Of the two central performances, Theroux’s is the broader, sillier and more cartoonish, exaggerating the eccentric Liddy’s more extreme personality traits into a borderline caricature. Each of the series’ five episodes includes the standard disclaimers about altering facts for dramatic effect, but after Liddy starts blasting a Hitler speech at a dinner party, it’s hardly necessary. (The real Liddy did admit to enjoying some recorded speeches his German nanny played for him as a child, a detail “White House Plumbers” extrapolates into what Hunt deems a “Hitler hard-on.”) Theroux speaks in a clipped, mid-Atlantic accent that only enhances bizarre fixations like his wife’s “Celtic-Teutonic genes.”

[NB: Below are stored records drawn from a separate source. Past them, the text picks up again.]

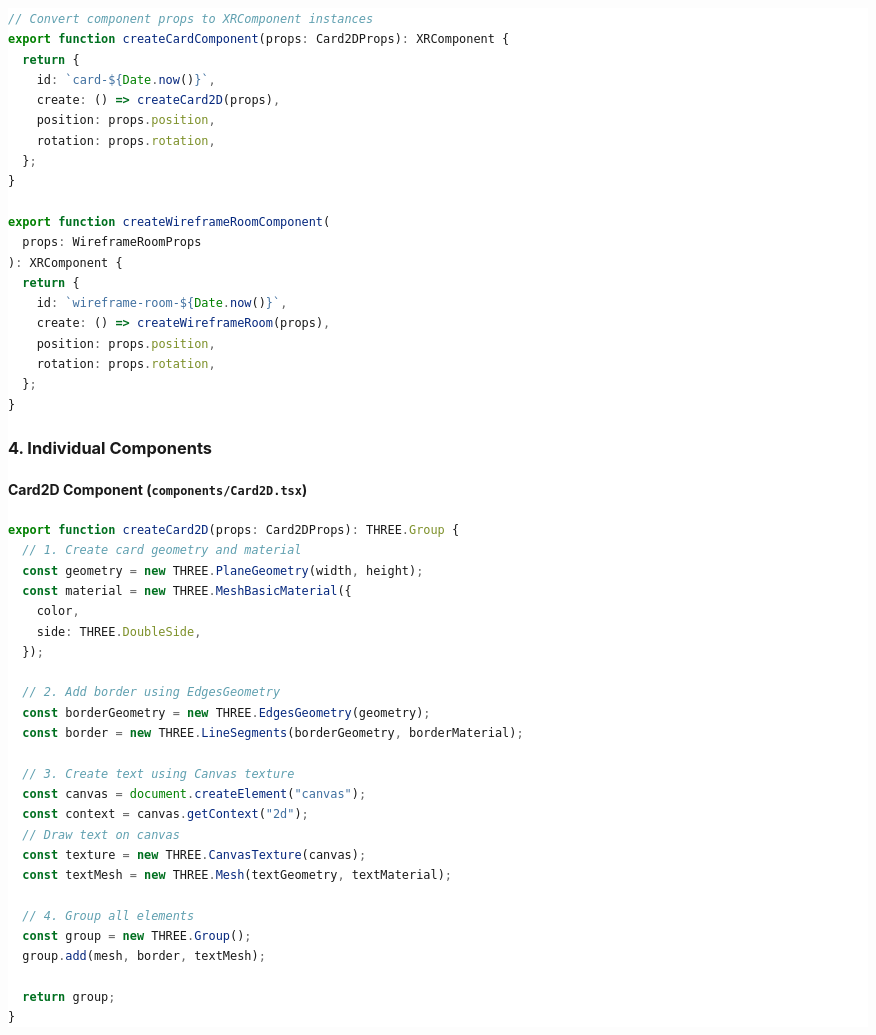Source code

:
 ```typescript
// Convert component props to XRComponent instances
export function createCardComponent(props: Card2DProps): XRComponent {
  return {
    id: `card-${Date.now()}`,
    create: () => createCard2D(props),
    position: props.position,
    rotation: props.rotation,
  };
}

export function createWireframeRoomComponent(
  props: WireframeRoomProps
): XRComponent {
  return {
    id: `wireframe-room-${Date.now()}`,
    create: () => createWireframeRoom(props),
    position: props.position,
    rotation: props.rotation,
  };
}
```

### 4. Individual Components

#### Card2D Component (`components/Card2D.tsx`)

```typescript
export function createCard2D(props: Card2DProps): THREE.Group {
  // 1. Create card geometry and material
  const geometry = new THREE.PlaneGeometry(width, height);
  const material = new THREE.MeshBasicMaterial({
    color,
    side: THREE.DoubleSide,
  });

  // 2. Add border using EdgesGeometry
  const borderGeometry = new THREE.EdgesGeometry(geometry);
  const border = new THREE.LineSegments(borderGeometry, borderMaterial);

  // 3. Create text using Canvas texture
  const canvas = document.createElement("canvas");
  const context = canvas.getContext("2d");
  // Draw text on canvas
  const texture = new THREE.CanvasTexture(canvas);
  const textMesh = new THREE.Mesh(textGeometry, textMaterial);

  // 4. Group all elements
  const group = new THREE.Group();
  group.add(mesh, border, textMesh);

  return group;
}
```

That leaves Hunt to shoulder the show’s dramatic burden. As played by a screaming, sputtering Harrelson, he’s emasculated on all fronts: at work, the former CIA spook does a PR desk job while churning out mediocre spy fiction; at home, he’s outshone by his more competent wife Dorothy (Lena Headey, once again playing the power behind the throne) and surrounded by kids flirting with the counterculture. When Hunt meets Liddy on the staff of the White House’s Special Investigations Unit — nicknamed “the Plumbers” because “we fix leaks” — he finds both a purpose and a comrade in arms. When the pair travel to Los Angeles to eavesdrop on whistleblower Daniel Ellsburg’s psychiatrist in awful, ill-fitting wigs, they take photos of themselves beaming like a happy couple on vacation.
The dark irony of Watergate is how unnecessary, and self-defeating, it turned out to be. Nixon hardly needed help to beat George McGovern by a massive margin; by listening to their own paranoia, his administration turned a decisive mandate into a national nadir. A similar dynamic of justifying extralegal action with an existential threat of one’s own imagination remains at work today. (Just swap “antifa” for “a Communist takeover.”) But because Watergate failed, it’s safer to laugh at, making “White House Plumbers” a strange mix of somber warning and smug condescension. Its antiheroes’ idiosyncrasies are entertaining to observe, its didactic tendencies — “What kind of morons break into the DNC?!” — a price of admission. Hunt and Liddy’s idiocy is apparent enough when they bicker over methods while playing special agent.
Like many miniseries, it’s easy to picture “White House Plumbers” as a more concise feature with a tighter grip on its tone. Elsewhere in the “Veep”-verse, there’s “Death of Stalin,” Iannucci’s film that also concerned the inner circle of a fading despot. That movie was a focused dose of gleeful spite; stretched out to five hours, “White House Plumbers” veers from comedy of errors to family drama to, bizarrely, a streak of JFK conspiracism. (Hunt’s own son believed he had a role in the president’s assassination, tying the theory to his mother’s death via plane crash in December 1972. “White House Plumbers” winks at the idea to ambiguous effect.)
The extra room accommodates amusing cameos like Ike Barinholtz as crony Jeb Magruder, and Domhnall Gleeson as White House Counsel John Dean. But it also weighs down a lean, mean tale of two men’s ineptitude with unconvincing emotion. Hunt’s obsession with social standing is a delicious ingredient in his downfall; a personal check made out to a country club prompts his ultimate undoing. It’s less compelling as a look into the Hunts’ troubled marriage. In parts, “White House Plumbers” delivers a tongue-in-cheek, amply resourced reenactment from a cast and crew of HBO regulars. As a whole, the show can’t quite mount a convincing case for another piece of Watergate media, though it has fun playing in the margins.
“White House Plumbers” premieres on May 1 on HBO, with new episodes airing Mondays.